TASK ITEM:
For each of the entries below, output the text lines as a JSON list of strings with one string per line, leaving out blank lines.

SUPPLIED INFORMATION:
● ● ● ● ●

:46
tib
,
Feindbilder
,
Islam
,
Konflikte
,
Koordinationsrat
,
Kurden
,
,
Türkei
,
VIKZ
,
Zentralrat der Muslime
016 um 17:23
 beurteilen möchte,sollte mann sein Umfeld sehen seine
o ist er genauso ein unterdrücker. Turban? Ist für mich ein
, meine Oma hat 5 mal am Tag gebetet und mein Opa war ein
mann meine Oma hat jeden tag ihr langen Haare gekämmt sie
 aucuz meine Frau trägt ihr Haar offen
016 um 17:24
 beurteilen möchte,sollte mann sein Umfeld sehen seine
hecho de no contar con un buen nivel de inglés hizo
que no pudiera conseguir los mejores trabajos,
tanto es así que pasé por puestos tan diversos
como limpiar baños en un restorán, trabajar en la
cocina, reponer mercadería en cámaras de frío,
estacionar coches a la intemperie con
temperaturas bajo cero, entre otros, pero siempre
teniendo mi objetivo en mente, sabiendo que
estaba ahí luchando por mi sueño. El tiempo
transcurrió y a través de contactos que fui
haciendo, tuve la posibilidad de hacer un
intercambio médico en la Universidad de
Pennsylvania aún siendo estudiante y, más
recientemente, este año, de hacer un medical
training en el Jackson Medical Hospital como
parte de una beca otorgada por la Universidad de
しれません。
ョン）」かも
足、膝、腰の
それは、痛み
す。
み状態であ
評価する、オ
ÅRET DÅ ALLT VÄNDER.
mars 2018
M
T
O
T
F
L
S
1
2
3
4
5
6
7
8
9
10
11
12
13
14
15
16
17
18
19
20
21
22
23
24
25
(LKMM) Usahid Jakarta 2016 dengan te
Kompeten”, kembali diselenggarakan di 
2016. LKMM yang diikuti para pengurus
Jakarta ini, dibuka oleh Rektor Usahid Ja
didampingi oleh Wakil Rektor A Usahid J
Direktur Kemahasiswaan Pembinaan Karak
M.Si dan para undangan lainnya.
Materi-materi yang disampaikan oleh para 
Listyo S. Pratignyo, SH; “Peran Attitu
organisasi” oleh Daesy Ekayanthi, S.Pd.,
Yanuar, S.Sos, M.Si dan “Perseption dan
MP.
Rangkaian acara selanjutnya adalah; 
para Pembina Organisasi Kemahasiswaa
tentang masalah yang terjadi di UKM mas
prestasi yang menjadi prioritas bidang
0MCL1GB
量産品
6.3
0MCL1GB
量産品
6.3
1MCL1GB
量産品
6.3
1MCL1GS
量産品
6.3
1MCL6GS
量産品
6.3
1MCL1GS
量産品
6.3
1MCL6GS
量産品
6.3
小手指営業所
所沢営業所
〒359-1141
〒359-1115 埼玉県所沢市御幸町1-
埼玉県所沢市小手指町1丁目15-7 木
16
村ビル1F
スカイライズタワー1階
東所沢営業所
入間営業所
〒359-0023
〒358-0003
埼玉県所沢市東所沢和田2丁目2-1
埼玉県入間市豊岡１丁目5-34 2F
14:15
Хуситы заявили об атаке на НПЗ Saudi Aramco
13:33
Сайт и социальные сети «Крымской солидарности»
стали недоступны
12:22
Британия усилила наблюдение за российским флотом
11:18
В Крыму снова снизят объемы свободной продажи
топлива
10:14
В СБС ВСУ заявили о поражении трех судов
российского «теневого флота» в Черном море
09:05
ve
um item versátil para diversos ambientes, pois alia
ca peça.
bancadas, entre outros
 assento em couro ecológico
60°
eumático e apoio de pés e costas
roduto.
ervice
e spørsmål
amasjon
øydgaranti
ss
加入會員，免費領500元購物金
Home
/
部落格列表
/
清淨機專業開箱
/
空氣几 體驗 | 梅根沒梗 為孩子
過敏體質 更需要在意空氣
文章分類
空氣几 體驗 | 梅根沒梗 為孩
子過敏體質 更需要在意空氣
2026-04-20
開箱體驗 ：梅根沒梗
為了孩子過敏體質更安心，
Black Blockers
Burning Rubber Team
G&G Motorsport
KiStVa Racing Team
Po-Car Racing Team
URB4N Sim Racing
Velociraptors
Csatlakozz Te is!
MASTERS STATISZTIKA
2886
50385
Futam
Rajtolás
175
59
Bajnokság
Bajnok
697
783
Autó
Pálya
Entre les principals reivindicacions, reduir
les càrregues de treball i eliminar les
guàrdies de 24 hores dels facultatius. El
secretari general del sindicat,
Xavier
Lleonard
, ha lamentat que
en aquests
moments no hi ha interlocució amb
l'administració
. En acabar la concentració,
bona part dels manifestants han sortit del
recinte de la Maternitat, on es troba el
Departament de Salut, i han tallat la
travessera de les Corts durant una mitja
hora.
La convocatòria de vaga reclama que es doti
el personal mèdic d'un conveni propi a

● ● ● ● ●

RESULT:
[
  ":46",
  "tib",
  ",",
  "Feindbilder",
  ",",
  "Islam",
  ",",
  "Konflikte",
  ",",
  "Koordinationsrat",
  ",",
  "Kurden",
  ",",
  ",",
  "Türkei",
  ",",
  "VIKZ",
  ",",
  "Zentralrat der Muslime",
  "016 um 17:23",
  " beurteilen möchte,sollte mann sein Umfeld sehen seine",
  "o ist er genauso ein unterdrücker. Turban? Ist für mich ein",
  ", meine Oma hat 5 mal am Tag gebetet und mein Opa war ein",
  "mann meine Oma hat jeden tag ihr langen Haare gekämmt sie",
  " aucuz meine Frau trägt ihr Haar offen",
  "016 um 17:24",
  " beurteilen möchte,sollte mann sein Umfeld sehen seine",
  "hecho de no contar con un buen nivel de inglés hizo",
  "que no pudiera conseguir los mejores trabajos,",
  "tanto es así que pasé por puestos tan diversos",
  "como limpiar baños en un restorán, trabajar en la",
  "cocina, reponer mercadería en cámaras de frío,",
  "estacionar coches a la intemperie con",
  "temperaturas bajo cero, entre otros, pero siempre",
  "teniendo mi objetivo en mente, sabiendo que",
  "estaba ahí luchando por mi sueño. El tiempo",
  "transcurrió y a través de contactos que fui",
  "haciendo, tuve la posibilidad de hacer un",
  "intercambio médico en la Universidad de",
  "Pennsylvania aún siendo estudiante y, más",
  "recientemente, este año, de hacer un medical",
  "training en el Jackson Medical Hospital como",
  "parte de una beca otorgada por la Universidad de",
  "しれません。",
  "ョン）」かも",
  "足、膝、腰の",
  "それは、痛み",
  "す。",
  "み状態であ",
  "評価する、オ",
  "ÅRET DÅ ALLT VÄNDER.",
  "mars 2018",
  "M",
  "T",
  "O",
  "T",
  "F",
  "L",
  "S",
  "1",
  "2",
  "3",
  "4",
  "5",
  "6",
  "7",
  "8",
  "9",
  "10",
  "11",
  "12",
  "13",
  "14",
  "15",
  "16",
  "17",
  "18",
  "19",
  "20",
  "21",
  "22",
  "23",
  "24",
  "25",
  "(LKMM) Usahid Jakarta 2016 dengan te",
  "Kompeten”, kembali diselenggarakan di ",
  "2016. LKMM yang diikuti para pengurus",
  "Jakarta ini, dibuka oleh Rektor Usahid Ja",
  "didampingi oleh Wakil Rektor A Usahid J",
  "Direktur Kemahasiswaan Pembinaan Karak",
  "M.Si dan para undangan lainnya.",
  "Materi-materi yang disampaikan oleh para ",
  "Listyo S. Pratignyo, SH; “Peran Attitu",
  "organisasi” oleh Daesy Ekayanthi, S.Pd.,",
  "Yanuar, S.Sos, M.Si dan “Perseption dan",
  "MP.",
  "Rangkaian acara selanjutnya adalah; ",
  "para Pembina Organisasi Kemahasiswaa",
  "tentang masalah yang terjadi di UKM mas",
  "prestasi yang menjadi prioritas bidang",
  "0MCL1GB",
  "量産品",
  "6.3",
  "0MCL1GB",
  "量産品",
  "6.3",
  "1MCL1GB",
  "量産品",
  "6.3",
  "1MCL1GS",
  "量産品",
  "6.3",
  "1MCL6GS",
  "量産品",
  "6.3",
  "1MCL1GS",
  "量産品",
  "6.3",
  "1MCL6GS",
  "量産品",
  "6.3",
  "小手指営業所",
  "所沢営業所",
  "〒359-1141",
  "〒359-1115 埼玉県所沢市御幸町1-",
  "埼玉県所沢市小手指町1丁目15-7 木",
  "16",
  "村ビル1F",
  "スカイライズタワー1階",
  "東所沢営業所",
  "入間営業所",
  "〒359-0023",
  "〒358-0003",
  "埼玉県所沢市東所沢和田2丁目2-1",
  "埼玉県入間市豊岡１丁目5-34 2F",
  "14:15",
  "Хуситы заявили об атаке на НПЗ Saudi Aramco",
  "13:33",
  "Сайт и социальные сети «Крымской солидарности»",
  "стали недоступны",
  "12:22",
  "Британия усилила наблюдение за российским флотом",
  "11:18",
  "В Крыму снова снизят объемы свободной продажи",
  "топлива",
  "10:14",
  "В СБС ВСУ заявили о поражении трех судов",
  "российского «теневого флота» в Черном море",
  "09:05",
  "ve",
  "um item versátil para diversos ambientes, pois alia",
  "ca peça.",
  "bancadas, entre outros",
  " assento em couro ecológico",
  "60°",
  "eumático e apoio de pés e costas",
  "roduto.",
  "ervice",
  "e spørsmål",
  "amasjon",
  "øydgaranti",
  "ss",
  "加入會員，免費領500元購物金",
  "Home",
  "/",
  "部落格列表",
  "/",
  "清淨機專業開箱",
  "/",
  "空氣几 體驗 | 梅根沒梗 為孩子",
  "過敏體質 更需要在意空氣",
  "文章分類",
  "空氣几 體驗 | 梅根沒梗 為孩",
  "子過敏體質 更需要在意空氣",
  "2026-04-20",
  "開箱體驗 ：梅根沒梗",
  "為了孩子過敏體質更安心，",
  "Black Blockers",
  "Burning Rubber Team",
  "G&G Motorsport",
  "KiStVa Racing Team",
  "Po-Car Racing Team",
  "URB4N Sim Racing",
  "Velociraptors",
  "Csatlakozz Te is!",
  "MASTERS STATISZTIKA",
  "2886",
  "50385",
  "Futam",
  "Rajtolás",
  "175",
  "59",
  "Bajnokság",
  "Bajnok",
  "697",
  "783",
  "Autó",
  "Pálya",
  "Entre les principals reivindicacions, reduir",
  "les càrregues de treball i eliminar les",
  "guàrdies de 24 hores dels facultatius. El",
  "secretari general del sindicat,",
  "Xavier",
  "Lleonard",
  ", ha lamentat que",
  "en aquests",
  "moments no hi ha interlocució amb",
  "l'administració",
  ". En acabar la concentració,",
  "bona part dels manifestants han sortit del",
  "recinte de la Maternitat, on es troba el",
  "Departament de Salut, i han tallat la",
  "travessera de les Corts durant una mitja",
  "hora.",
  "La convocatòria de vaga reclama que es doti",
  "el personal mèdic d'un conveni propi a"
]